Scale to Millions of Users
How to design a system that supports millions of users? What are the challenges to scaling it up to serve millions of users?
How to design a system that supports millions of users? What are the challenges to scaling it up to serve millions of users?
Here's the single server setup. The web server hosts the source codes, assets like media files, and database installed in a single instance.
If this single server breaks, the entire system is down.
Now let's see how we can break it down into scalable components and scale it horizontally.
- The web tier must be stateless. Move session data and users' files to shared storage, i.e., S3.
- Add a load balancer. Evenly distributes incoming traffic to stateless web servers. So we can add more servers to the pool.

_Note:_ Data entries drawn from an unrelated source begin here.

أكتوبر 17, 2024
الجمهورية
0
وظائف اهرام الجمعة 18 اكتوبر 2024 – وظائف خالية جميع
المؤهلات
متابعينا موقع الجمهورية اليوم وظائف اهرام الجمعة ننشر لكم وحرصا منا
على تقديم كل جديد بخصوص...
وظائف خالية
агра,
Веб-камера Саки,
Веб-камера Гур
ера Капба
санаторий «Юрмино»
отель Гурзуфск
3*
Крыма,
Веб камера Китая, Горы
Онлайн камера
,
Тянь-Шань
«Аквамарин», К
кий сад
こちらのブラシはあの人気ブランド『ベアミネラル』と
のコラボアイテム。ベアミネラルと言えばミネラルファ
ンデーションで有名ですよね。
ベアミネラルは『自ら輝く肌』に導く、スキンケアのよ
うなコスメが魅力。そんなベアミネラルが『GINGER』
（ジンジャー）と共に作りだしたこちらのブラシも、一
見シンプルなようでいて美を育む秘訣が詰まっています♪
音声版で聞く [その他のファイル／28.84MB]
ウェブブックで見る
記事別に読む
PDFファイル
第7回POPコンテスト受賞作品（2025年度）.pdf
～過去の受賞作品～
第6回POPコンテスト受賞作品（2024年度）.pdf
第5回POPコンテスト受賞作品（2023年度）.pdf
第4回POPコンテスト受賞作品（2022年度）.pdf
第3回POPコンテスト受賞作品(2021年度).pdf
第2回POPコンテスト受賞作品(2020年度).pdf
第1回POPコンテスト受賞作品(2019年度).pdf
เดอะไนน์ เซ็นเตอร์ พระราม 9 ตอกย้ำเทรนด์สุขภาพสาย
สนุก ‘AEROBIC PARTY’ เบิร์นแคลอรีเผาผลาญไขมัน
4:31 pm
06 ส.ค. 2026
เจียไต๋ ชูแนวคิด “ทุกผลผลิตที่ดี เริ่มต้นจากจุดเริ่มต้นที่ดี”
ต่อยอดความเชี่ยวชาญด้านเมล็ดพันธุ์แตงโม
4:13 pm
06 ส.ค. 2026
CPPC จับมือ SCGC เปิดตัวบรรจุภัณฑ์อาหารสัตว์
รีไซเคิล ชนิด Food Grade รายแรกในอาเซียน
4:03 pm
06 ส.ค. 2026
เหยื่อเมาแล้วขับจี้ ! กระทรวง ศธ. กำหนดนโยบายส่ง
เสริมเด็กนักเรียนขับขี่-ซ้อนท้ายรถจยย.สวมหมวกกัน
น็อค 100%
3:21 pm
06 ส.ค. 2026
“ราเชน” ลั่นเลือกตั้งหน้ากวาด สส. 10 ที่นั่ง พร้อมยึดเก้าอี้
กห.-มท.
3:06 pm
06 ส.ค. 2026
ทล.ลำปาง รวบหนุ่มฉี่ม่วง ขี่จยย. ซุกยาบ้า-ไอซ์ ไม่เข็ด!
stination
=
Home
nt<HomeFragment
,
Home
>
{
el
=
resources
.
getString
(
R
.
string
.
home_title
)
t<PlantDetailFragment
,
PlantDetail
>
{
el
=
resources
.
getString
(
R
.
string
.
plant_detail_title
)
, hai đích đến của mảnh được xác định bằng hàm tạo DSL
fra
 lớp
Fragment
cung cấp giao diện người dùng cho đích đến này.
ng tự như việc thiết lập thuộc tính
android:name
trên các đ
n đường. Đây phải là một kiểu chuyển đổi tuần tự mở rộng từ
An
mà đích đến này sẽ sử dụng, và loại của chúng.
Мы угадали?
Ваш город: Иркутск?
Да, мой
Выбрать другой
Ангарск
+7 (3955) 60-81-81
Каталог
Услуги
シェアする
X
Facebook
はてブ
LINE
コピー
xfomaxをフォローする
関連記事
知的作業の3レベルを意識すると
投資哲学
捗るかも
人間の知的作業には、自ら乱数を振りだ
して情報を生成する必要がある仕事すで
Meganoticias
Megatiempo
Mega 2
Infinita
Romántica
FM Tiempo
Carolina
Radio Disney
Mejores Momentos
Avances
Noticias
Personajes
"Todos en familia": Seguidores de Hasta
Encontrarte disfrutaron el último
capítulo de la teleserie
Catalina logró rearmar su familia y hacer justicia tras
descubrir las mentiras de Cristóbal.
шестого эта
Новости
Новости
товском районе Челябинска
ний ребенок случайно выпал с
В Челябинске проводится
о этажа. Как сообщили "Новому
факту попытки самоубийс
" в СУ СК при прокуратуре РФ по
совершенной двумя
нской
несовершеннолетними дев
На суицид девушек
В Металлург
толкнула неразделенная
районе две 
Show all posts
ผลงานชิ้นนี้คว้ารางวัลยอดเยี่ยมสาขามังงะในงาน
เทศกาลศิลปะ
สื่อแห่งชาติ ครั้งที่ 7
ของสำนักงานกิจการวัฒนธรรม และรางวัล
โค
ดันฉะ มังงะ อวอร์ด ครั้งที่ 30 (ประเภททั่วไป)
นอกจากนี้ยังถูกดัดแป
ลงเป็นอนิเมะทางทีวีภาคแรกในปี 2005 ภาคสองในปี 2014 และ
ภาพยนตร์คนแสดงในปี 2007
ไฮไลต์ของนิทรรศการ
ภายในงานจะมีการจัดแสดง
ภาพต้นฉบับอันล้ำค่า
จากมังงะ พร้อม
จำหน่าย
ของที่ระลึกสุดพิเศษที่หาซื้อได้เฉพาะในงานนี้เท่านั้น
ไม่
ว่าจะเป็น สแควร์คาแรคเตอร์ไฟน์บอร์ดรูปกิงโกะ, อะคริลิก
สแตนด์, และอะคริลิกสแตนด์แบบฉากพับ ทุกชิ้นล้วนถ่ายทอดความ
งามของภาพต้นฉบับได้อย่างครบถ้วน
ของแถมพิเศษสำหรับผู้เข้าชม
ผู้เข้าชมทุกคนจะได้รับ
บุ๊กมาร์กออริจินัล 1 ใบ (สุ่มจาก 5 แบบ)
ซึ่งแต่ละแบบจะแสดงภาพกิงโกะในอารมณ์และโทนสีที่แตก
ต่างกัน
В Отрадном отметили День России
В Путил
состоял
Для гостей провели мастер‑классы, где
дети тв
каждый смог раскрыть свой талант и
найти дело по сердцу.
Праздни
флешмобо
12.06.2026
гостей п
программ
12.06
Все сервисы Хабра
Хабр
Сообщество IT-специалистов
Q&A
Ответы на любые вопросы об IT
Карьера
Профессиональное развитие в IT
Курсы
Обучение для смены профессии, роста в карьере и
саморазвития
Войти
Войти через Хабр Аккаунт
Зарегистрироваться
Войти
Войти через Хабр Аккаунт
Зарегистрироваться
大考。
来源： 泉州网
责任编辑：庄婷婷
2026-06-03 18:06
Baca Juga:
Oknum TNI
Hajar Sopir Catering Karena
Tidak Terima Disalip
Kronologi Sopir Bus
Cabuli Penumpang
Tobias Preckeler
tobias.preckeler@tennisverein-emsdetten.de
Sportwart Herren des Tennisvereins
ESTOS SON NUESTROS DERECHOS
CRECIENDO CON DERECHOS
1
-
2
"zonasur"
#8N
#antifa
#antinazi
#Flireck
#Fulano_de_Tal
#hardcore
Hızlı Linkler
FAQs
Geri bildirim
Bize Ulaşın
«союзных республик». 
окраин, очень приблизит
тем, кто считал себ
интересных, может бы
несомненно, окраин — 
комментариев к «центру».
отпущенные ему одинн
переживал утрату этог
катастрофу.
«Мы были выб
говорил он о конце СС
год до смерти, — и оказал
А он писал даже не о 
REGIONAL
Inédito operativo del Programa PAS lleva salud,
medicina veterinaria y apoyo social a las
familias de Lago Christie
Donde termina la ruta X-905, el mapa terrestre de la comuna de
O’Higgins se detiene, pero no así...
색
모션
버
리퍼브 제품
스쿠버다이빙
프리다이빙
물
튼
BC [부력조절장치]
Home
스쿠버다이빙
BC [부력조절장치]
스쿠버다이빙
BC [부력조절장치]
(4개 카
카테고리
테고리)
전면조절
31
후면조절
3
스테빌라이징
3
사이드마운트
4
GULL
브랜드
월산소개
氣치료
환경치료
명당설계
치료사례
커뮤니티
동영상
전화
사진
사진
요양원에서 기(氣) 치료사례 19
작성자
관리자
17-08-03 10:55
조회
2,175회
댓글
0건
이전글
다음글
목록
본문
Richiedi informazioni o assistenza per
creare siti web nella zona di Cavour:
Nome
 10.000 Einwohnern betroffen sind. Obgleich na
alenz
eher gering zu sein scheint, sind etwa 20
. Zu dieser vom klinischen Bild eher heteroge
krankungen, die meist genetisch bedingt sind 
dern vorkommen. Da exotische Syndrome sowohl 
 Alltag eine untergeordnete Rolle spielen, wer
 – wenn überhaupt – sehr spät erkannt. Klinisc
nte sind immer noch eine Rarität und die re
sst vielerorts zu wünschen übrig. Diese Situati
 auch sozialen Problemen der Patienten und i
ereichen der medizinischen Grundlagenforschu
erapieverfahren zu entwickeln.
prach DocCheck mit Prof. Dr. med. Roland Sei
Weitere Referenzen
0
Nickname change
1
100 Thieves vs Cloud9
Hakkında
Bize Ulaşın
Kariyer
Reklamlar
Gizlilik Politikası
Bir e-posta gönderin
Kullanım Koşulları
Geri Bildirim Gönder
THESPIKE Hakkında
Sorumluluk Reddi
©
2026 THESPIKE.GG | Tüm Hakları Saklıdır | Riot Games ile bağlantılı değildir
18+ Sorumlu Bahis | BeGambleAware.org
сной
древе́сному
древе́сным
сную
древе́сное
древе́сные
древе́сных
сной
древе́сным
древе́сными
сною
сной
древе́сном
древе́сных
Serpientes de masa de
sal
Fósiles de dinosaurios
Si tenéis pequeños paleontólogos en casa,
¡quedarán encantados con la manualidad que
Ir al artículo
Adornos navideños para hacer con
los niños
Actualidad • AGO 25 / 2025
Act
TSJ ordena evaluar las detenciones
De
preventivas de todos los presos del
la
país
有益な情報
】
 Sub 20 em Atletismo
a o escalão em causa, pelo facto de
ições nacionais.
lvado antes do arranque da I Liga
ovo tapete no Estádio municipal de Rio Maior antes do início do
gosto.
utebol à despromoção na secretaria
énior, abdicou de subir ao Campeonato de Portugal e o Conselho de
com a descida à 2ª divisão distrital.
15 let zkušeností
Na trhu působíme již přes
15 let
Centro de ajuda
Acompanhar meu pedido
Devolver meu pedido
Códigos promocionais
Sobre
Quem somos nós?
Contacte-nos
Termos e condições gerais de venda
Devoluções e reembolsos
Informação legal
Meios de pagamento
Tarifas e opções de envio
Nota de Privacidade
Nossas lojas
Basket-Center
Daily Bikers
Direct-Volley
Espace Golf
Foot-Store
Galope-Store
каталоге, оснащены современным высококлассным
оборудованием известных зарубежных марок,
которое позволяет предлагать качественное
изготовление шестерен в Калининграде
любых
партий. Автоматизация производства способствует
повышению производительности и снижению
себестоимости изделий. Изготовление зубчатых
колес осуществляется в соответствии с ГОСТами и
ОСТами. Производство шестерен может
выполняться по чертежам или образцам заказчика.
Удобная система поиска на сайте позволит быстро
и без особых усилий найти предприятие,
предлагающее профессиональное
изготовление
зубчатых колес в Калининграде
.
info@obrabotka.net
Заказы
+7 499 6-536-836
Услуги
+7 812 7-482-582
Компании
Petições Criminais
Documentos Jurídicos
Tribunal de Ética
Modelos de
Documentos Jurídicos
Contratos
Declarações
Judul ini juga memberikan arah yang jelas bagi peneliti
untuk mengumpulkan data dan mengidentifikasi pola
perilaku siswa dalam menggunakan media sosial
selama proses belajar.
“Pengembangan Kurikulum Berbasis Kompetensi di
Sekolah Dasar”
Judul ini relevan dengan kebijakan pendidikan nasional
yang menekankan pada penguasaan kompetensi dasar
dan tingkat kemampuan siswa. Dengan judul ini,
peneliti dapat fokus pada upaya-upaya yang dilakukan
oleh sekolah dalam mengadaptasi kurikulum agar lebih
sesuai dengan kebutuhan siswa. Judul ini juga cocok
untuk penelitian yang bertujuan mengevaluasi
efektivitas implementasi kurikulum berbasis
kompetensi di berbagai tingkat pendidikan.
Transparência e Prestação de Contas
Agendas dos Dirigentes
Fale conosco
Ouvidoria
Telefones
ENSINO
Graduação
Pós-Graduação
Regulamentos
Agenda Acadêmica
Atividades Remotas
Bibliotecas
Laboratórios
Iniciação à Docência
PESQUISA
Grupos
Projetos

- Database replication (master-slave model). The Master database supports only write operations. Slave databases only support read operations. This way, we can improve performance and site reliability.
- NoSQL database for non-relational databases like caching and message queue (explain below).
- Cache storage for frequently accessed data. It will help reduce calls to the database and improve response time. So cache data as much as we can.
- Host static content in CDN. Improve load time when users get static files like media from the nearest CDN server.
- Message queue to support asynchronous communication. Decouple the heavy stuff like photo processing to the background.
- Send logs to external services like ElasticSearch. Monitor logs from one central dashboard. The same applies to the server metrics (CPU, Memory, disk I/O, health checks) and business metrics (users, revenue analytics).